Versículo 6 – E disse Deus: “Haja um firmamento no meio das águas, que separe
águas e águas”
Haja um firmamento no meio das águas – No segundo dia Deus cria uma
separação entre as águas na superfície da Terra e a água na atmosfera. Aqui a atenção é
focalizada na questão da separação da água. Segundo as melhores simulações já
realizadas para a origem da Terra, no início, quando a Terra ainda não tinha sua forma
atual, a Terra tinha uma atmosfera primordial que não possuía água, e que era levada
pelo vento solar, até que a Terra atingiu cerca de 40% do seu volume atual, onde esta
pode reter sua atmosfera. Na atmosfera então formada existia uma boa possibilidade de
presença de água. Não podemos ser dogmáticos em relação a que evento em especifico
este dia se refere (como, aliás, não podemos ser em relação a nenhum outro dia. A idéia
do texto, como já discutimos, não é ser um relato cientifico da criação) até por que não
temos certeza dos eventos envolvidos na formação da Terra, e este é um campo onde há
muito por descobrir. Como já dissemos antes, Deus fez a criação através de
intervenções especiais, mas também através das leis naturais que criou. Não sabemos
em que ocasiões Ele usou cada um desses tipos de ações. O relato de Gênesis 1 escolhe
alguns detalhes de cada era de desenvolvimento da Terra, de forma a montar um quadro
que mostre a criação de todas as coisas por Deus. Assim, provavelmente neste dia da
criação Deus fez as primeiras formas de vida sobre a Terra, que depois, através de
reações com sulfeto de hidrogênio e dióxido de carbono, levariam a formação de mais
água, que alimentaria o ciclo da água (a separação) e permitiriam a formação dos
oceanos. A origem do planeta Terra, da vida e o desenvolvimento desta é complexa e
envolveu muitas etapas, que nosso conhecimento atual está longe de conhecer
totalmente. Seria incoerente esperar que todos os detalhes fossem dados aqui, ainda
mais em um texto com motivação religiosa e não científica.

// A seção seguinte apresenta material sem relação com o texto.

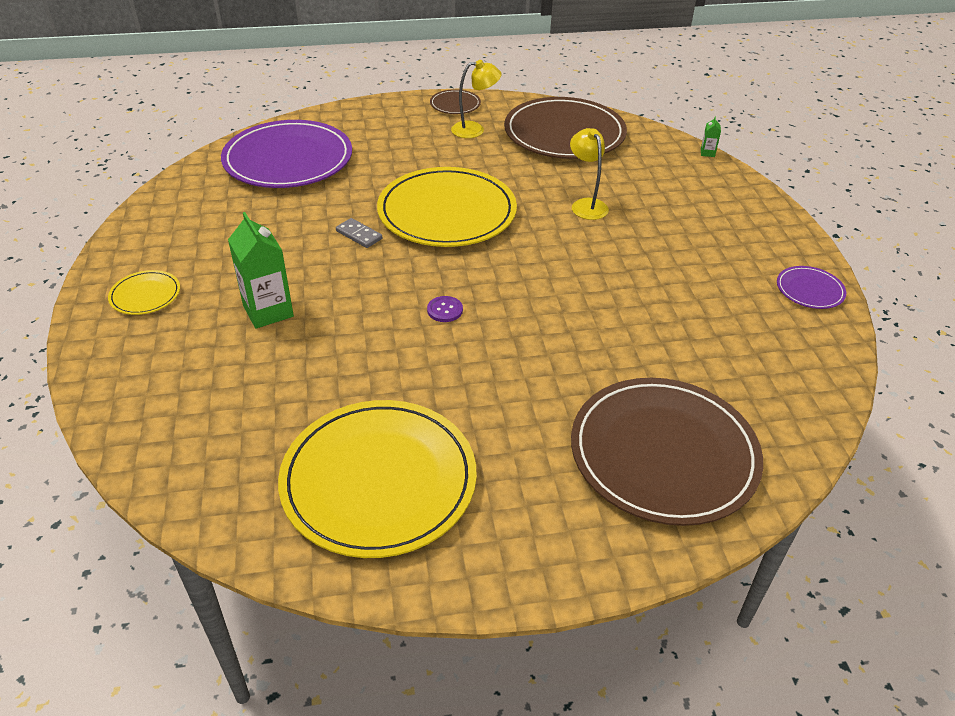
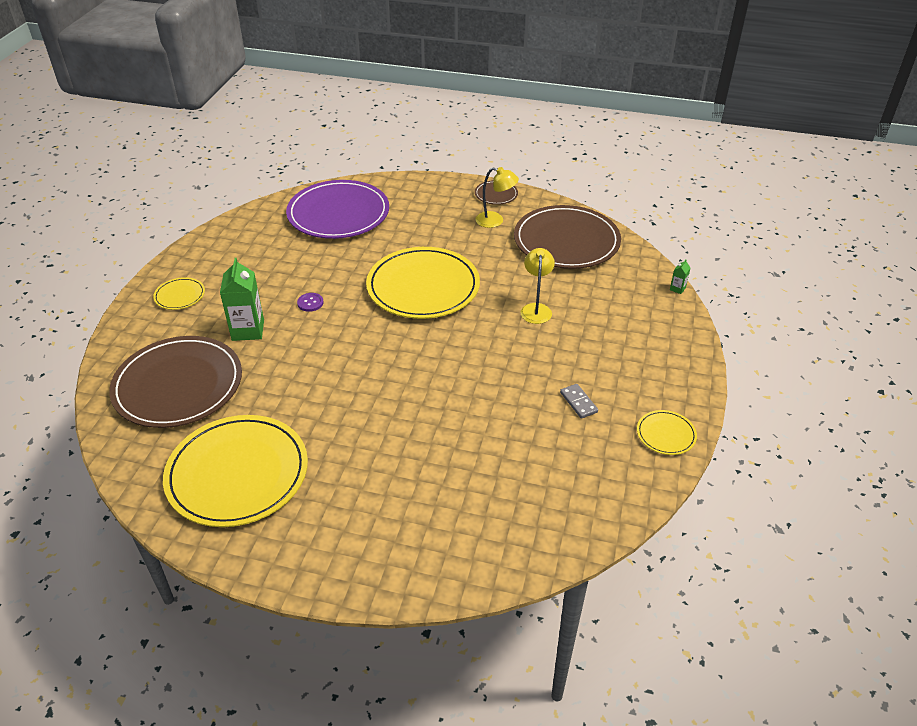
camera: 25 degrees right, 0 degrees up
grey domino [336,218,382,248] -> grey domino moved to [560,384,598,419]
purple button [427,296,463,322] -> purple button moved to [297,293,324,312]
brown plate [571,378,763,526] -> brown plate moved to [109,336,242,428]
purple plate [777,266,846,309] -> yellow plate [637,410,697,455]

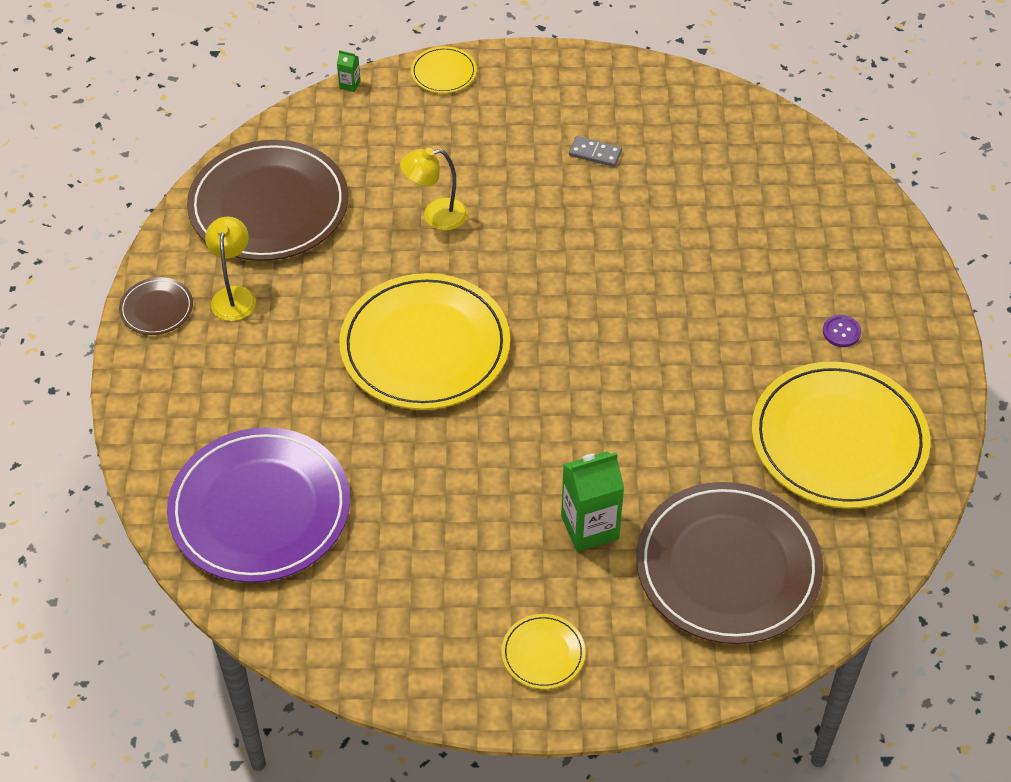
camera: 105 degrees left, 10 degrees up
purple button [297,293,324,312] -> purple button moved to [823,315,861,347]
grey domino [560,384,598,419] -> grey domino turned 60 degrees clockwise [569,136,622,167]
yellow plate [637,410,697,455] -> yellow plate moved to [411,46,477,93]

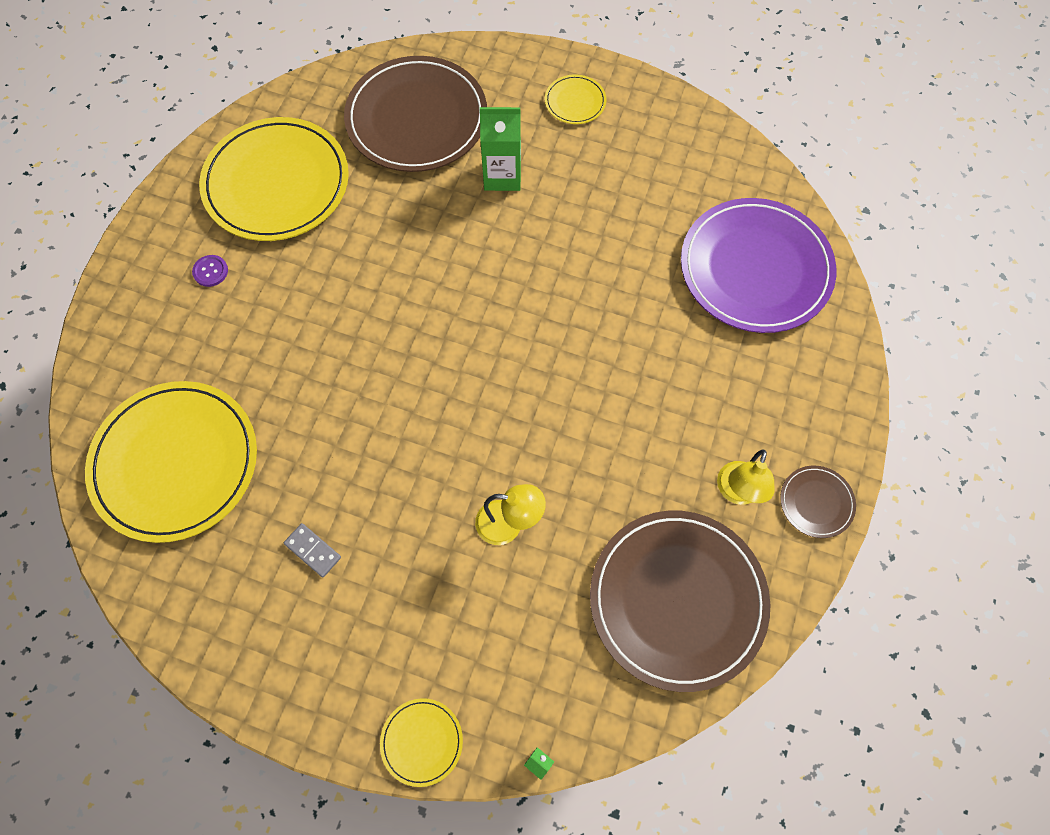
camera: 160 degrees left, 15 degrees up
yellow plate [339,273,510,410] -> yellow plate moved to [85,381,257,543]

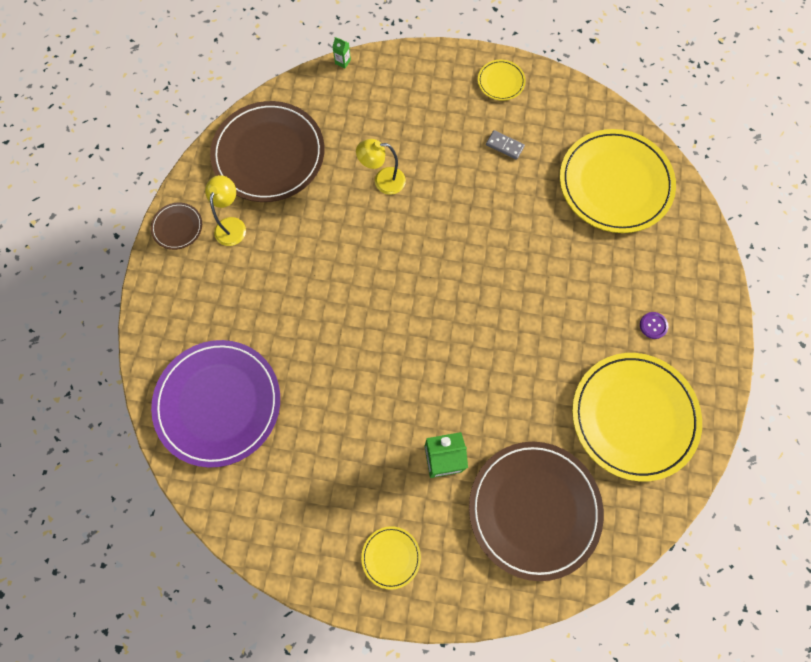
camera: 170 degrees right, 5 degrees up
yellow plate [380,698,463,787] -> yellow plate moved to [478,60,526,101]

que separe águas e águas – As águas na superfície e interior do planeta das
águas na atmosfera.
firmamento – Essa palavra, que pode ser traduzida também por “extensão”, dá a
idéia de um lugar fixo, firme, onde as estrelas ficam presas. Esta era uma idéia antiga
sobre os céus.
céu – De acordo com a concepção judaica haviam 3 céus: o primeiro era o logo
acima da terra, onde as aves voam (Gn 2.19, Lm 4.19); o segundo, o espaço, onde se
encontram os astros, o exército do céu, ou os poderes do céu (Dt 17.3, Jr 8.2, Mt 24.29);
e o terceiro céu, o céu dos céus (Dt 10.14, Sl 148.4, 2 Co 12.2), lugar da manifestação
especial de Deus, morada dos anjos, um outro plano além do nosso. Céu aqui descreve
tudo que está acima da terra, à atmosfera mais especificamente.

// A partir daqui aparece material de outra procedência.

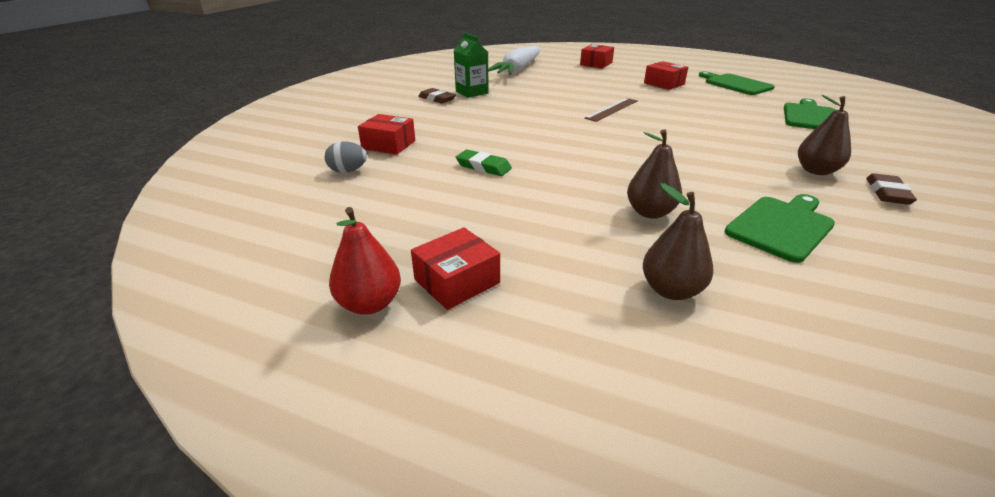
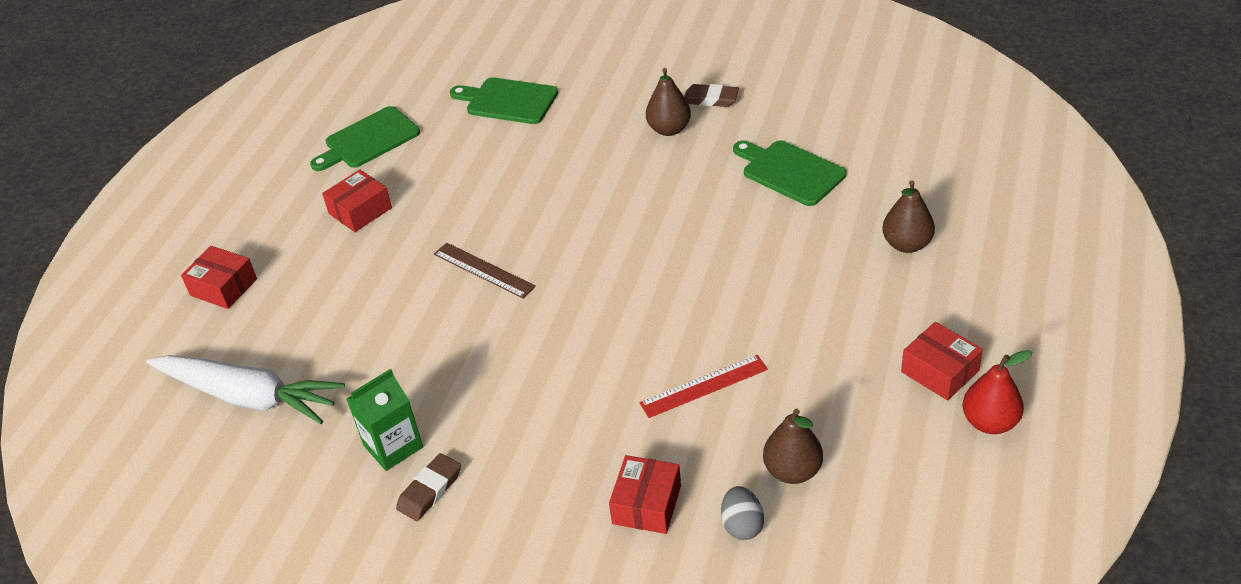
camera: 90 degrees left, 10 degrees up
green eraser [456,150,512,176] -> red ruler [639,355,768,418]
brown pear [627,130,682,219] -> brown pear moved to [763,409,823,484]

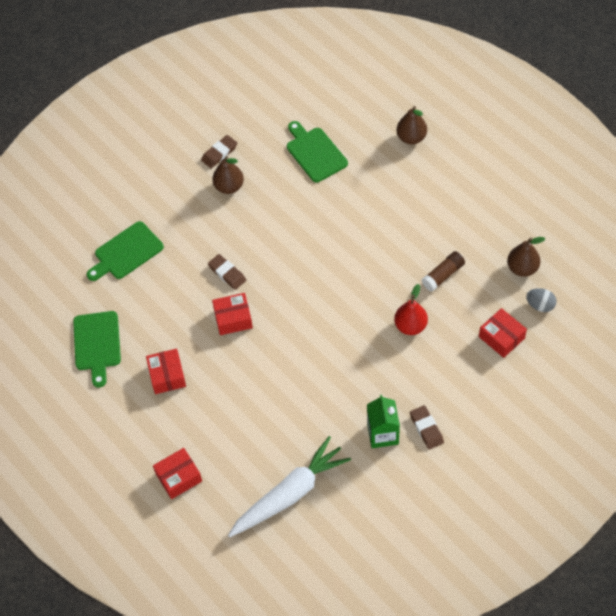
camera: 60 degrees left, 15 degrees up
brown ruler [434,243,536,298] -> none
red ruler [639,355,768,418] -> brown glue stick [422,251,465,292]
green cutting board [733,140,846,206] -> green cutting board turned 75 degrees clockwise [287,121,348,182]
red box [901,322,983,400] -> red box moved to [212,293,253,335]
red pear [963,350,1032,434] -> red pear moved to [394,284,428,335]
none -> brown eraser [208,254,246,290]

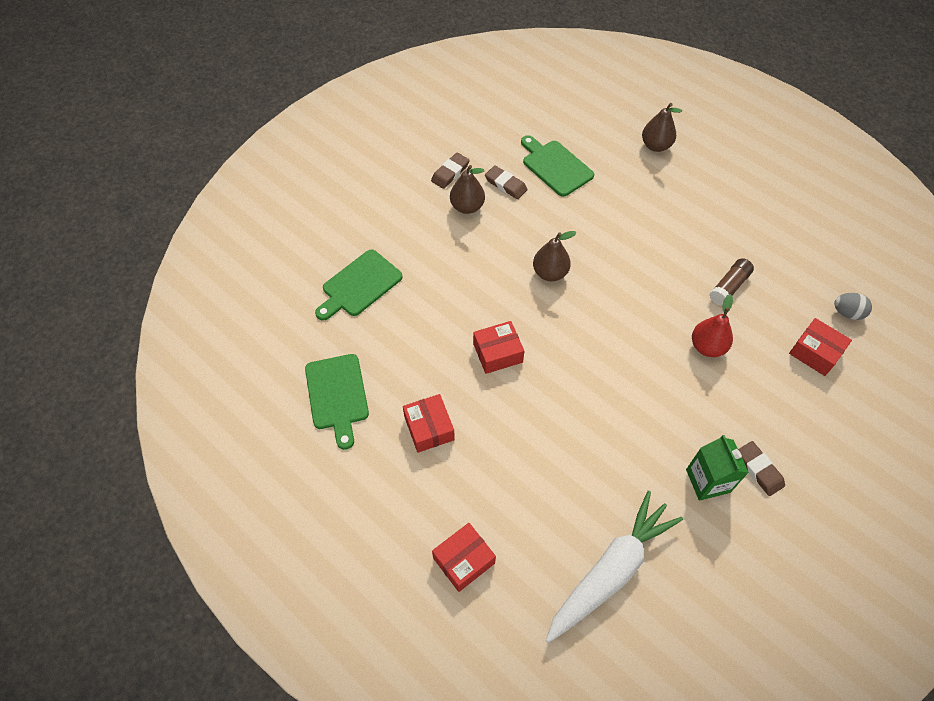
camera: 10 degrees left, 0 degrees up
brown eraser [208,254,246,290] -> brown eraser moved to [485,165,528,199]
brown pear [507,237,545,277] -> brown pear moved to [533,231,576,281]

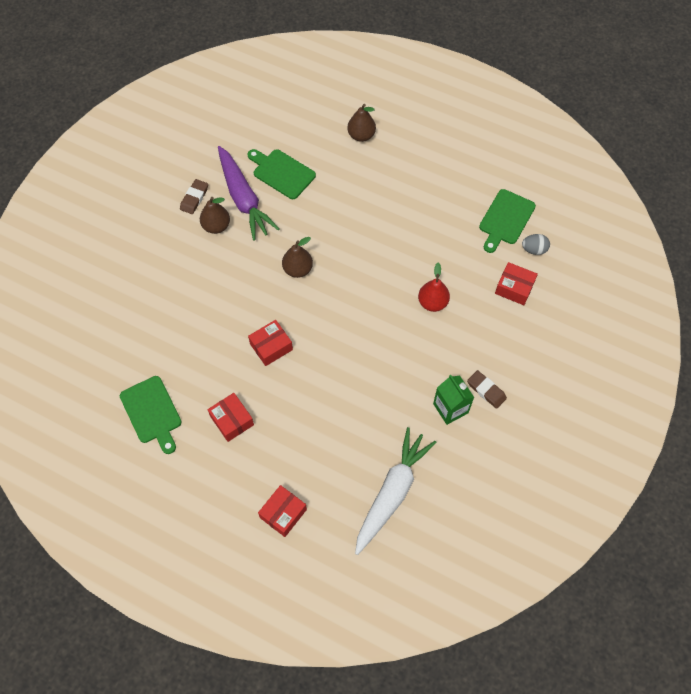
camera: 15 degrees left, 5 degrees up
green cutting board [315,249,403,321] -> green cutting board moved to [479,189,536,253]
brown eraser [485,165,528,199] -> purple carrot [218,146,279,241]
brown glue stick [709,258,754,306] -> none

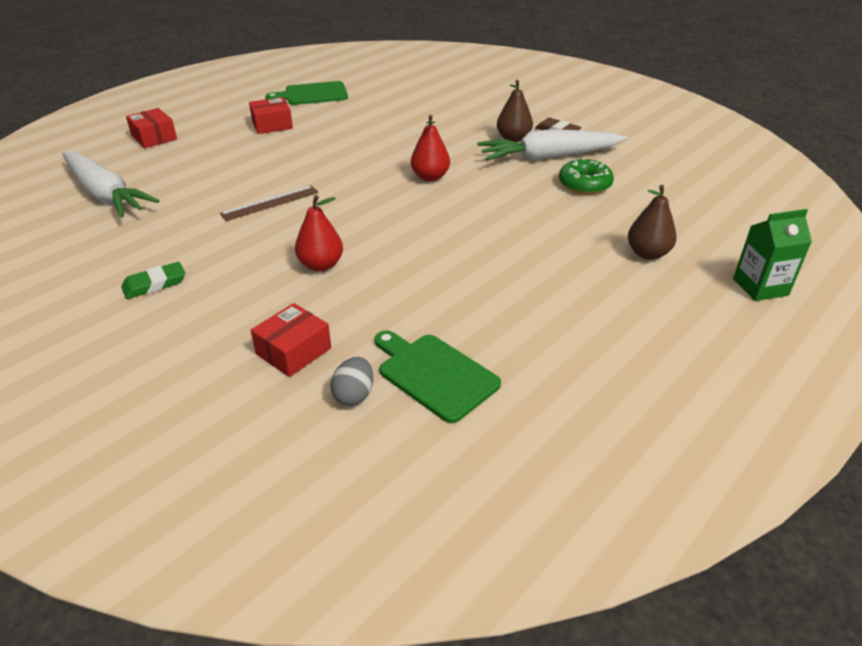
camera: 105 degrees right, 25 degrees down
purple carrot [218,146,279,241] -> white carrot [477,129,627,161]
green cutting board [248,149,316,199] -> green donut [559,158,614,194]
red box [248,320,293,366] -> none
brown pear [282,237,313,278] -> red pear [411,115,450,182]
green carton [433,375,474,425] -> green carton moved to [733,209,812,301]
brown eraser [467,370,507,409] -> green eraser [121,262,185,299]
none -> brown ruler [220,185,319,221]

Viu Deus que isso era bom – A Terra, que no início era sem ordem, agora já
está ordenada em terra e mares, águas na terra e mares, e águas no céu. Deus cria todas
as coisas como primeira ou segunda causa (ou direta e indiretamente, ou naturalmente e
sobrenaturalmente) e as ordena pela sua própria vontade. O próprio Deus atesta que sua
criação é boa.
Versículo 11 – Então Deus disse: “Cubra-se a terra de vegetação, plantas que dêem
semente e árvores frutíferas que produzam semente de acordo com suas espécies”.
E assim foi.
A terra produziu – Vemos aqui que se tem em mente uma ação natural: “a terra
produziu”. A criação de Deus é feita tanto por meios naturais quanto sobrenaturais. O
desenvolvimento das plantas sobre a terra (e também em outros ambientes) foi realizado
por meios naturais e não podemos afirmar pelos dados que temos hoje que não tenham
sido também por meios sobrenaturais. A grande diferenciação e evolução das plantas
não é totalmente explicada pela teoria da macro-evolução, embora não se deva excluir
mecanismos deste tipo em etapas da criação dos seres vivos. Até onde esses
mecanismos apenas naturais foram empregados por Deus é motivo de discussão e alvo
de pesquisas. Este versículo é um indicativo de que não temos um dia de 24 horas em
mente, a não ser que se entenda que a Terra produziu toda vegetação em um tempo
muito mais rápido que os processos naturais que conhecemos. Se for isto que se tem em
mente, seria mais adequado que o texto fosse redigido dizendo que Deus produziu, e
não que a terra produziu.
Haja luminares – Não que o Sol, Lua e estrelas tenham sido criados apenas
neste dia. Como resultado da formação das primeiras plantas e das mudanças sobre a
Terra, diminuindo as nuvens de poeira cósmica, por exemplo, passa a ser possível em
uma atmosfera que se torna limpa ver com clareza, sempre do ponto de vista de um
observador terrestre, o céu, enxergando os luminares, que assim, podem ser usados
como sinais para a marcação do tempo: dias e estações.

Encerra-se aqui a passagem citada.